_Work task_: Only the lines below between the ones containing "Apartment La Brunel" and "Ähnliche Produkte", inclusive, are to be reproduced, each exactly as it stands.

---- Given records

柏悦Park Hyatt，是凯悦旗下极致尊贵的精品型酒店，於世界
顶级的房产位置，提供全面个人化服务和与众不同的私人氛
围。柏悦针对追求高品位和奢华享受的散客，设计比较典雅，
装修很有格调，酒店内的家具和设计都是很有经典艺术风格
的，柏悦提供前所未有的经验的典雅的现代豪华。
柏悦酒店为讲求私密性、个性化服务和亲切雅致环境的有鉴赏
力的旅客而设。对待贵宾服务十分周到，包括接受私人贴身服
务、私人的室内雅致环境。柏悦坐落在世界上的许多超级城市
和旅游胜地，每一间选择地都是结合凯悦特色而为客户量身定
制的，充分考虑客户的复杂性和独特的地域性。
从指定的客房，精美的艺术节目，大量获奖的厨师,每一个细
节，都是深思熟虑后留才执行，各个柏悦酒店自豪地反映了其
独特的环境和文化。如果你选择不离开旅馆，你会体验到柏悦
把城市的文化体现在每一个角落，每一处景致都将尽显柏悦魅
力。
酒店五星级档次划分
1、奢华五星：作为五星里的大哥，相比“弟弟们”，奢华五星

--------
---- Given records

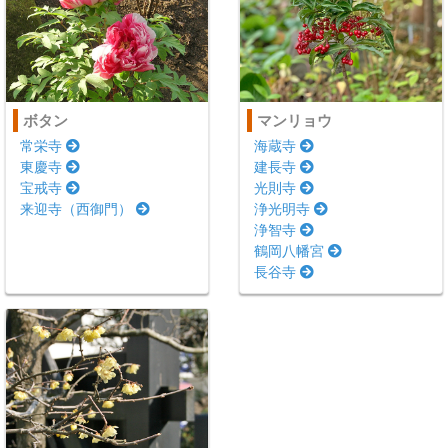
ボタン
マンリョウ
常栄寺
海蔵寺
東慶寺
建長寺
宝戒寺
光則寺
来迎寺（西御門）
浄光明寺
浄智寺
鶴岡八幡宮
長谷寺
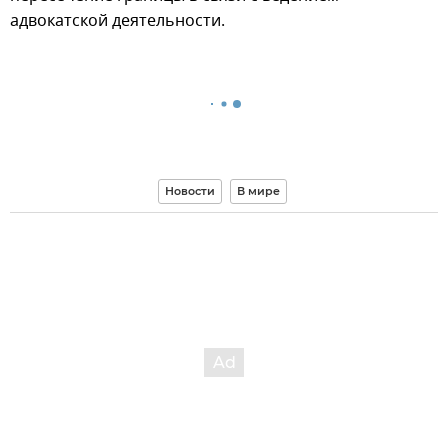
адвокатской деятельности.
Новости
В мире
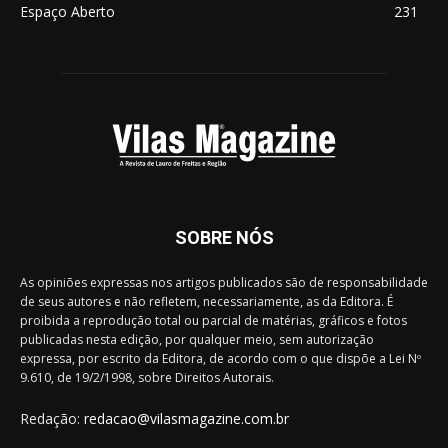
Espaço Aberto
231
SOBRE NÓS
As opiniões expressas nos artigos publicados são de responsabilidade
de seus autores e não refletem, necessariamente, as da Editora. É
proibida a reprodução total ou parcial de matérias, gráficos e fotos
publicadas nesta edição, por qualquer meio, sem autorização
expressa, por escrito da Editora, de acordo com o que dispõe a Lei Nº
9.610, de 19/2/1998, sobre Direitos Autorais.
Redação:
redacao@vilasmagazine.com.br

--------
---- Given records

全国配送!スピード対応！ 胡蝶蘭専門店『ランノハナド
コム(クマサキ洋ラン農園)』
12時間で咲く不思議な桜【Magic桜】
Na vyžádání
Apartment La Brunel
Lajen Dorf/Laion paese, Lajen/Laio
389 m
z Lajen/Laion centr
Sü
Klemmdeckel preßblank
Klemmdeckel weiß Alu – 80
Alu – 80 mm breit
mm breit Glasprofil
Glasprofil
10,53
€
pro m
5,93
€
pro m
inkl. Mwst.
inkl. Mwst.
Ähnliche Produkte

--------

_Answer to this task_:
Apartment La Brunel
Lajen Dorf/Laion paese, Lajen/Laio
389 m
z Lajen/Laion centr
Sü
Klemmdeckel preßblank
Klemmdeckel weiß Alu – 80
Alu – 80 mm breit
mm breit Glasprofil
Glasprofil
10,53
€
pro m
5,93
€
pro m
inkl. Mwst.
inkl. Mwst.
Ähnliche Produkte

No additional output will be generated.